RCSB Viewers:MBT Libs:Bonds and Nucleic Acid Identification^Classification
Notes
Bond records are ignored in the loaders. Bonds are determined either through
a dictionary lookup, or via calculation if the lookup fails.
Currently the lookup files described here are generated by an external process and are incorporated
directly within the 'Structure Models' jar as a resource. This means that they can only be updated
if the 'Structure Models' jar is updated.
A preferable approach would be to put them in their own jar, that can be updated independently
of the model jar (or any functional jars.)
See the
RCSB Excluded
project,
CL Tools
directory for more information.
Relevent Classes
- Bond - definition class
- BondFactory - Creates the bonds (static)

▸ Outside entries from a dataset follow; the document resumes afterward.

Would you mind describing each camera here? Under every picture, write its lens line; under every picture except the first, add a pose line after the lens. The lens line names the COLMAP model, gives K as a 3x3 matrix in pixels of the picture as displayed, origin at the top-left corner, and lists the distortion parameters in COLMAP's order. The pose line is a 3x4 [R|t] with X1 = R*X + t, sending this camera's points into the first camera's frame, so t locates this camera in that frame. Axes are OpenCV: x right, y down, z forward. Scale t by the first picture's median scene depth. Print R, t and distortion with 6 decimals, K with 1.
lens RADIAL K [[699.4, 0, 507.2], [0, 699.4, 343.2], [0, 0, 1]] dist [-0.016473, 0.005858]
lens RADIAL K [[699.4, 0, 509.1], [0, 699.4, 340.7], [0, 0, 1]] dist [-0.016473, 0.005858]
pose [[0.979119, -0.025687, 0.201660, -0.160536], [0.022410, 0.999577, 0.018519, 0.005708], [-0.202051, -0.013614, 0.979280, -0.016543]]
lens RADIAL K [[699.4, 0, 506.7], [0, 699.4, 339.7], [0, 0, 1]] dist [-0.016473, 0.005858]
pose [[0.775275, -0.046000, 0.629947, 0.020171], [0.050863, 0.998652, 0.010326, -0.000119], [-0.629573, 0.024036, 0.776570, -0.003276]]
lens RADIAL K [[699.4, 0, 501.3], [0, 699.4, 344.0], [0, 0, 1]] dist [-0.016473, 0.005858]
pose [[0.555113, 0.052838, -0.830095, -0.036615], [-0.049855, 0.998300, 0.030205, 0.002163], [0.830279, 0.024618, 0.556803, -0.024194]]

- ChemicalComponentBonds - does lookup for bonds
- NucleicAcidInfo - does lookup for nucleic acids
- Octree - for calculating bonds
- OctreeAtomItem - for Octree
- OctreeDataItem - for Octree
Explanation
MBT maintains a dictionary of known structures. This comes from a combined .cif file that is found at this ftp
site:
ftp://ftp.wwpdb.org/pub/pdb/data/monomers/components.cif.gz
This file is loaded and broken apart by an external process - see the
RCSB Excluded
project, package
tools
package.
ChemicalComponentBondsCreator
is run from the commandline against the file. It's not a full parser - it just
extracts bond information. The output of that (ChemicalComponentBonds.dat') is copied into the
RCSB MBT Libs
project, source directory
Structure Model
, in the package
util
as a resource.
At runtime, this abbreviated file is picked up and put into a hash-table. Atoms are checked against this for bond
information.
If bonds are not found for a given residue, the atoms are run through a bond-generation algorithm that determines
bonds by distance. Atoms are arranged in an octree, first, for quick spatial checks.
Look in the 'RCSB MBT Libs' project, source directory 'Structure Model', in the package
model
for
the
StructureMap
class, again. In there, find
generateBonds()
.
Note it checks a flag to ignore the dictionary
lookup and strictly use the distance algorithm (suspect this is for debugging, mainly). The
BondFactory
class is what does the dictionary lookup or bond calculations, depending on
what's required.
Incidentally, the same kind of mechanism is used to determined nucleic acid classification. In the
RCSB Excluded
project, source directory
CL Tools'
,
the
FindAllNucleicAcidCompoundNames
is also
run from the commandline and generates an output file ('NucleicAcidCompoundNames.dat').